Another important factor is path redundancy. Having hardened hardware is the first step, but is of little help if a single cable break can bring down the entire network. In these cases redundancy protocols such as RSTP (Rapid Spanning Tree Protocol) can be considered. These allow for redundant network paths that will be kept inactive until such time as they are needed. RSTP, a common open standard redundancy protocol, provides recovery times (worst case) of less than 30 seconds. In a mission critical network this can still be too much of a delay and so many hardware vendors implement their own proprietary protocols to provide quicker recovery. The solution is to look for a redundancy protocol providing faster recovery times, whilst still being backwards compatible with open standard protocols. This can allow a user to implement the faster recovery on critical network segments, whilst being able to use other hardware (with slower recovery) for less critical segments.
There are many protocols and networking functionalities available that are important for critical networks including some the following:
* Traffic prioritisation: queuing so that critical traffic is given higher priority across the network. This may be used in a basic format for voice data but is generally not implemented as well as it could be.
* Network monitoring: using SNMP [Simple Network Management Protocol] to assess the status of the network and attend to problems before they cause unnecessary downtime. This may be implemented in a small way on corporate networks, generally more for diagnostics than troubleshooting.
* Faster recovery times: ensuring that redundancy will allow recovery from any mission critical failure in a timely fashion.
* VLANS: layer 1 Virtual Local Area Networks allow users to segment data based on the physical port from which it was received.
* Load balancing: MSTP (Multiple Spanning Tree Protocol) allows users to combine redundancy (RSTP) with load balancing.

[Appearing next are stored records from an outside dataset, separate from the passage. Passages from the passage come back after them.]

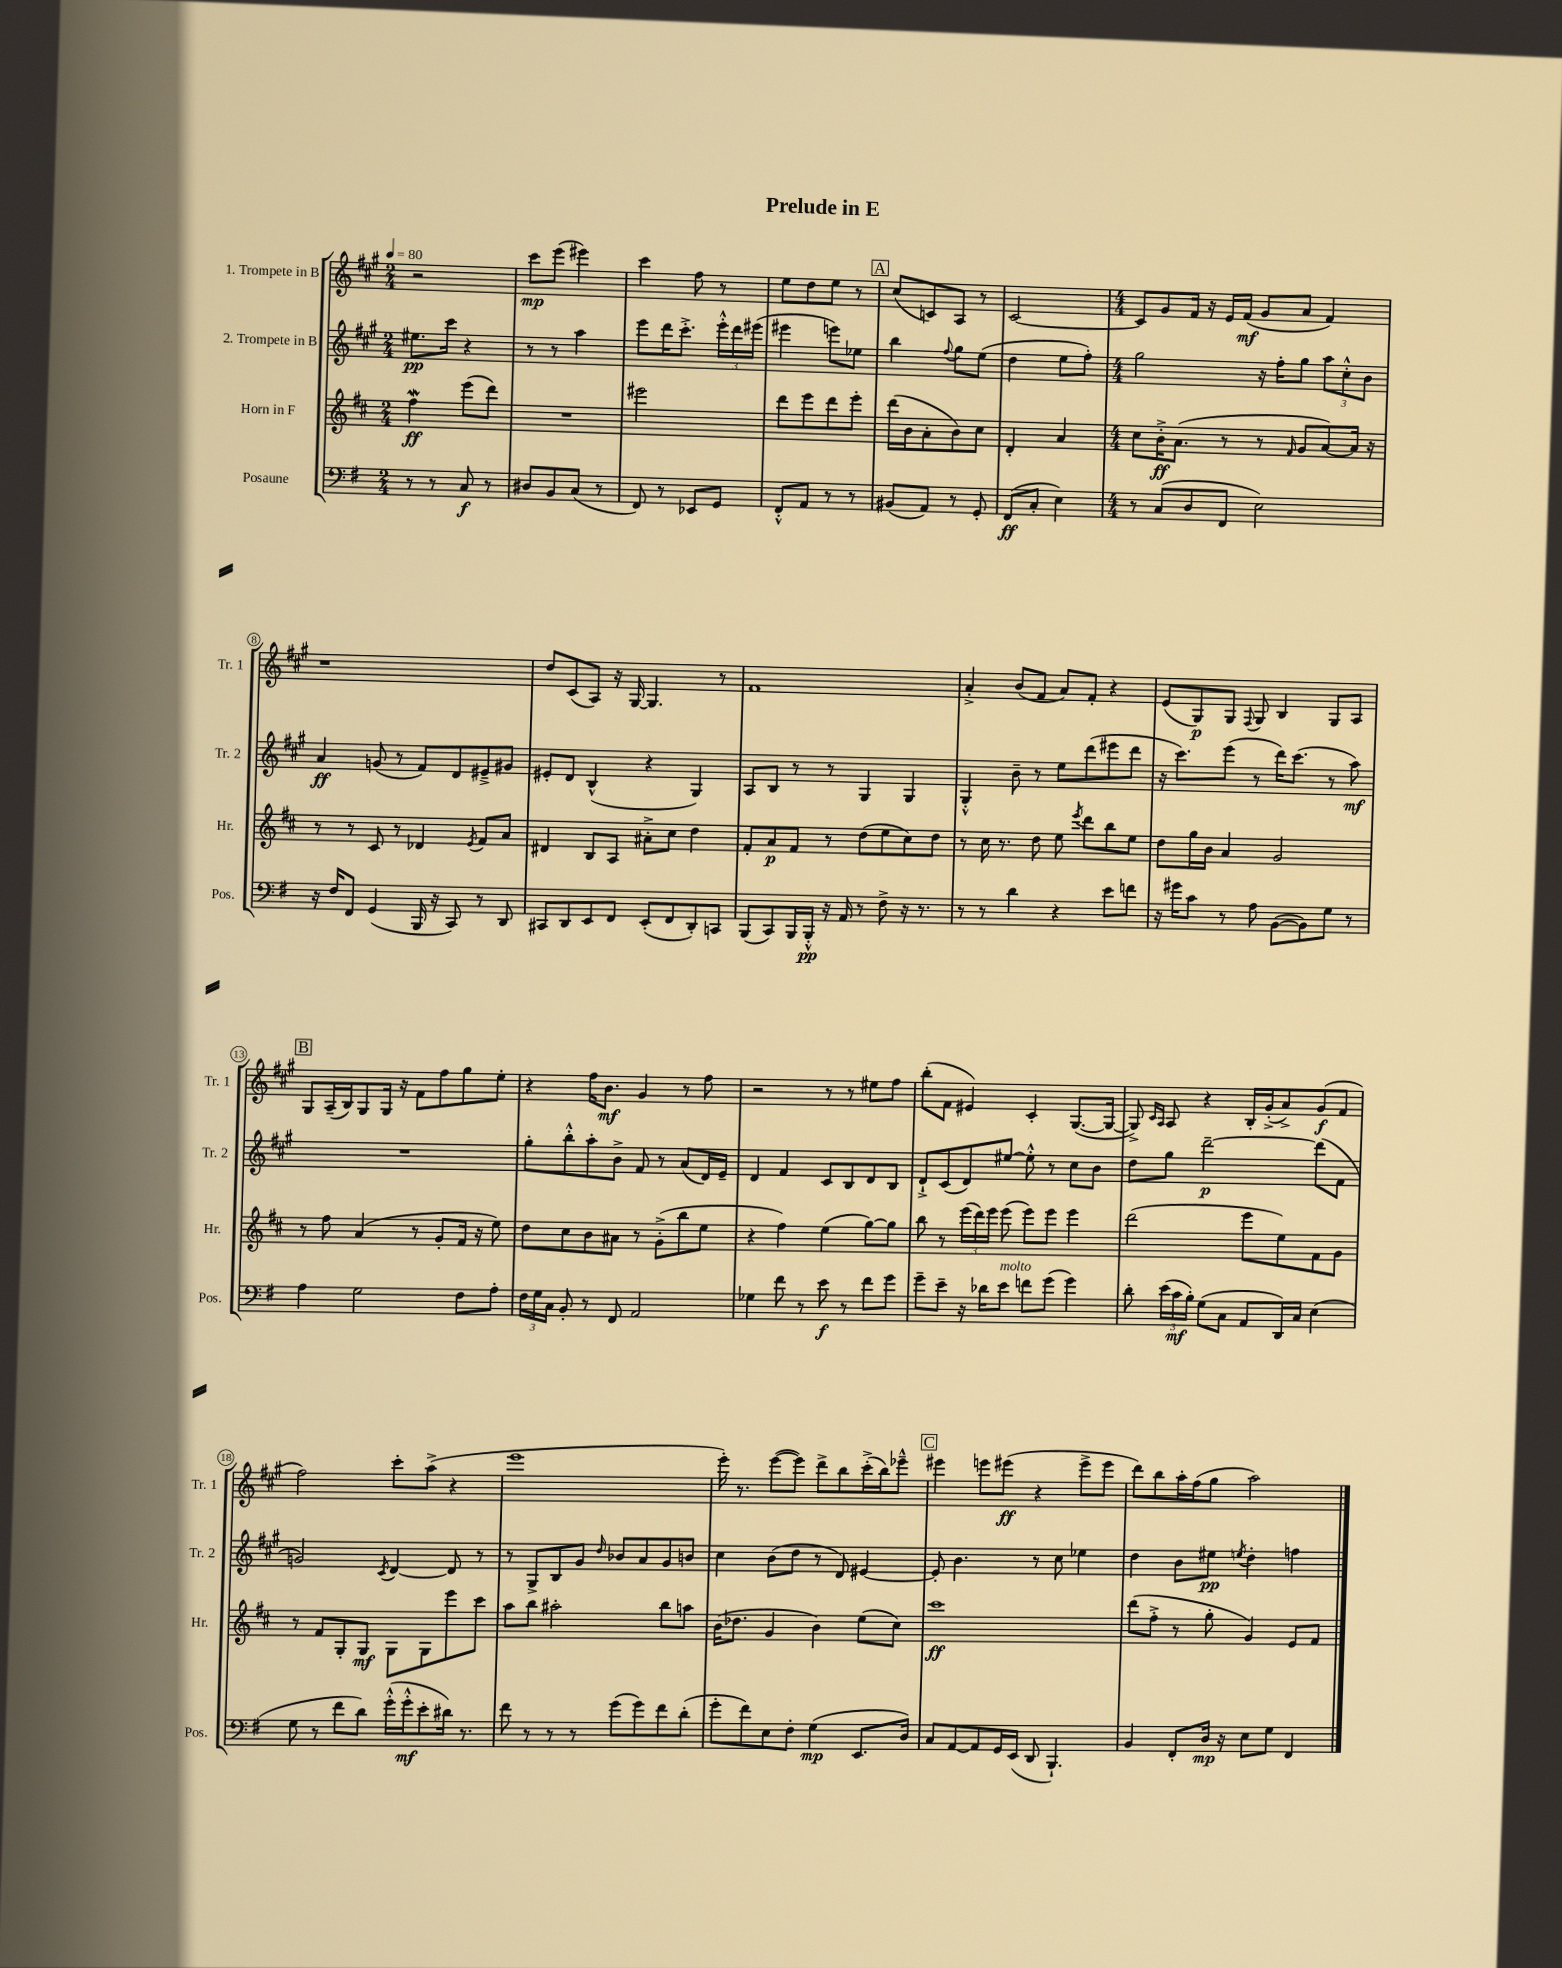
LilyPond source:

\header { title = "Prelude in E" }
<<
\new StaffGroup <<
\new Staff = "s0" \with { instrumentName = "1. Trompete in B" shortInstrumentName = "Tr. 1" } {
    \clef treble \key a \major \numericTimeSignature \time 2/4 \tempo 4 = 80
    \autoBeamOff r2 |
    cis'''8[\mp e'''8]( eis'''4) |
    cis'''4 fis''8 r8 |
    e''8[ d''8 e''8] r8 |
    \mark \markup { \box "A" } cis''8[( c'8) a8] r8 |
    cis'2~ |
    \numericTimeSignature \time 4/4 cis'8[ gis'8 fis'16] r16 e'16[ fis'16]\mf( gis'8[ a'8] fis'4) |
    r1 |
    d''8[ cis'8( a8]) r16 gis16~ gis4. r8 |
    fis'1 |
    a'4-.-> b'8[( fis'8] a'8[) fis'8]-. r4 |
    e'8[( gis8\p) gis8] \appoggiatura { fis8 } gis8 b4 gis8[ a8] |
    \mark \markup { \box "B" } gis8[ a16--( b16) gis8 gis16] r16 fis'8[ fis''8 gis''8 e''8]-. |
    r4 fis''16[ b'8.]\mf gis'4 r8 fis''8 |
    r2 r8 r8 eis''8[ fis''8] |
    b''8[-.( fis'8] eis'4) cis'4-. gis8.[~( gis16]~ |
    gis8->) \grace { cis'16[ a16] } a8 r4 b16[-. gis'16-.->( a'8->) gis'8\f( fis'8] |
    fis''2) cis'''8[-. a''8]->( r4 |
    e'''1 |
    e'''16-.) r8. e'''8[~( e'''8]) d'''8[-> b''8 cis'''16-.->( b''16) ees'''8]---^ |
    \mark \markup { \box "C" } eis'''4 e'''8[ eis'''8]\ff( r4 eis'''8[-> eis'''8] |
    d'''8[) b''8 a''16-. fis''16( gis''8] a''2) \bar "|." |
}
\new Staff = "s1" \with { instrumentName = "2. Trompete in B" shortInstrumentName = "Tr. 2" } {
    \clef treble \key a \major \numericTimeSignature \time 2/4
    \autoBeamOff eis''8.[\pp cis'''16] r4 |
    r8 r8 a''4 |
    e'''8[ d'''16 cis'''8.]-.-> \tuplet 3/2 { e'''16[-.-^ d'''16 eis'''16]( } |
    eis'''4 e'''8[) ees''8] |
    \mark \markup { \box "A" } b''4 \appoggiatura { fis''8 } gis''8[ e''8]( |
    d''4 e''8[ fis''8]-.) |
    \numericTimeSignature \time 4/4 gis''2 r16 fis''16[-. gis''8] \tuplet 3/2 { a''8[ cis''8-.-^ b'8] } |
    a'4\ff g'8( r8 fis'8[) d'8 eis'8---> gis'8] |
    eis'8[-. d'8] b4-^( r4 gis4) |
    a8[ b8] r8 r8 gis4 gis4 |
    gis4-.-^ b'8-- r8 e''8[ d'''8( eis'''8 d'''8] |
    r16 cis'''8.[) e'''8]( r8 d'''16[) cis'''8.]( r8 a''8\mf) |
    \mark \markup { \box "B" } R1 |
    gis''8[-. b''8-.-^ a''8-. b'8]-> fis'8 r8 a'8[( d'16) e'16]-- |
    d'4 fis'4 cis'8[ b8 d'8 b8] |
    d'8[-!-> cis'8( d'8) eis''8]~ eis''8-.-^ r8 cis''8[ b'8] |
    d''8[ gis''8] d'''2~--\p d'''8[( fis'8] |
    g'2) \acciaccatura { cis'8 } d'4~ d'8 r8 |
    r8 gis8[-> b8 gis'8] \grace { d''16 } bes'8[ a'8 gis'8 b'8] |
    cis''4 b'8[( d''8] r8 d'8) eis'4~ |
    \mark \markup { \box "C" } eis'8-. b'4. r8 cis''8 ees''4 |
    d''4 b'8[ eis''8]\pp \acciaccatura { e''8 } d''4-. f''4 \bar "|." |
}
\new Staff = "s2" \with { instrumentName = "Horn in F" shortInstrumentName = "Hr." } {
    \clef treble \key d \major \numericTimeSignature \time 2/4
    \autoBeamOff fis''4\mordent\ff e'''8[( d'''8]) |
    R2 |
    eis'''2 |
    d'''8[ e'''8 d'''8 e'''8]-. |
    \mark \markup { \box "A" } d'''16[( b'16 a'8-. b'8) cis''8] |
    d'4-. a'4 |
    \numericTimeSignature \time 4/4 cis''8[ b'16-.->\ff a'8.]( r8 r8 \grace { fis'16 } g'8[ a'8~) a'16] r16 |
    r8 r8 cis'8 r8 des'4 \acciaccatura { e'8 } fis'8[ a'8] |
    dis'4 b8[ a8] ais'8[-.-> cis''8] d''4 |
    fis'8[-. a'8\p fis'8] r8 d''8[( e''8 cis''8) d''8] |
    r8 cis''16 r8. d''8 e''8 \acciaccatura { e'''8 } d'''8[ b''8 e''8] |
    d''8[ g''16 b'16] a'4 g'2 |
    \mark \markup { \box "B" } r8 fis''8 a'4( r8 g'8[-. fis'16] r16 e''8) |
    d''8[ cis''8 b'8 ais'8] r8 g'8[-.->( b''8 e''8] |
    r4 fis''4) e''4( g''8[~) g''8] |
    b''8 r8 \tuplet 3/2 { e'''16[( d'''16) e'''16] } e'''8( e'''8[) e'''8] e'''4 |
    d'''2( e'''8[ e''8) fis'8 g'8] |
    r8 fis'8[ g8-. g8]\mf g8[ g8 e'''8 cis'''8] |
    a''8[ b''8] ais''2-. b''8[ a''8] |
    b'16[( des''8.] g'4 b'4) e''8[( cis''8]) |
    \mark \markup { \box "C" } cis'''1\ff |
    d'''8[( fis''8]-.-> r8 g''8-. g'4) e'8[ fis'8] \bar "|." |
}
\new Staff = "s3" \with { instrumentName = "Posaune" shortInstrumentName = "Pos." } {
    \clef bass \key g \major \numericTimeSignature \time 2/4
    \autoBeamOff r8 r8 c8\f r8 |
    dis8[ b,8 c8]( r8 |
    fis,8) r8 ees,8[ g,8] |
    fis,8[-.-^ a,8] r8 r8 |
    \mark \markup { \box "A" } bis,8[( a,8]) r8 g,8-. |
    fis,8[\ff( c8]-. e4) |
    \numericTimeSignature \time 4/4 r8 c8[( d8 fis,8] e2) |
    r16 fis16[ fis,8] g,4( b,,16 r16 c,8) r8 d,8 |
    cis,8[ d,8 e,8 fis,8] e,8[-.( fis,8 d,8-.) c,8] |
    b,,8[( c,8) b,,16 b,,16]-.-^\pp r16 a,16 r8 fis8-> r16 r8. |
    r8 r8 d'4 r4 e'8[ f'8] |
    r16 gis'16[ c'8] r8 a8 b,8[~( b,8) g8] r8 |
    \mark \markup { \box "B" } a4 g2 fis8[ a8]-. |
    \tuplet 3/2 { fis16[ g16 c16] } b,8-. r8 fis,8 a,2 |
    ges4 fis'8 r8 e'8\f r8 fis'8[ g'8] |
    g'8[-- e'8]-- r16 des'16[ e'8]^\markup { \italic "molto" } f'8[ g'8]( g'4) |
    d'8-. \tuplet 3/2 { e'16[( c'16\mf b16]-.) } g8[( c8] a,8[ d,16) c16] e4( |
    g8 r8 fis'8[ d'8]) g'16[-.-^( g'16-.-^\mf e'8-. dis'16]) r8. |
    fis'8 r8 r8 r8 g'8[( g'8) fis'8 d'8]-.( |
    g'8[-. fis'8) e8 fis8]-. g4\mp( e,8.[ d16]) |
    \mark \markup { \box "C" } c8[ a,8~ a,8 g,16 e,16]( d,8 b,,4.-!) |
    b,4 fis,8[-. d16]\mp r16 e8[ g8] fis,4 \bar "|." |
}
>>
>>
\layout { \context { \Score \override BarNumber.stencil = #(make-stencil-circler 0.1 0.3 ly:text-interface::print) } }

By making use of the MSTP different VLANs can be assigned to different MSTIs (Multiple Spanning Tree Instances). Different MSTIs will use different redundant links for their RSTP region, meaning that at any one time, all cables in the MST region will be sending traffic, but no loops will be created within any VLAN.
* Network traffic control: using protocols such as IGMP (Internet Group Management Protocol) the multicast and broadcast traffic on the network can be controlled, meaning less erroneous data travelling to each end device.
* Static addressing: most corporate networks will run DHCP (Dynamic Host Configuration Protocol) to assign IP addresses to end devices, and will communicate between end devices using host names. In a mission critical environment it is better to use statically assigned IP addressing, as this is much easier to troubleshoot and control.
A communications network for a mission critical application cannot afford only a basic setup. In depth planning is required to guarantee that the network will provide the stability and redundancy to handle the critical nature of the traffic as well as the harsh environment. The technology and hardware have evolved for this specialised field, so the knowledge and understanding of the administrators and technicians in charge of the network must evolve to match.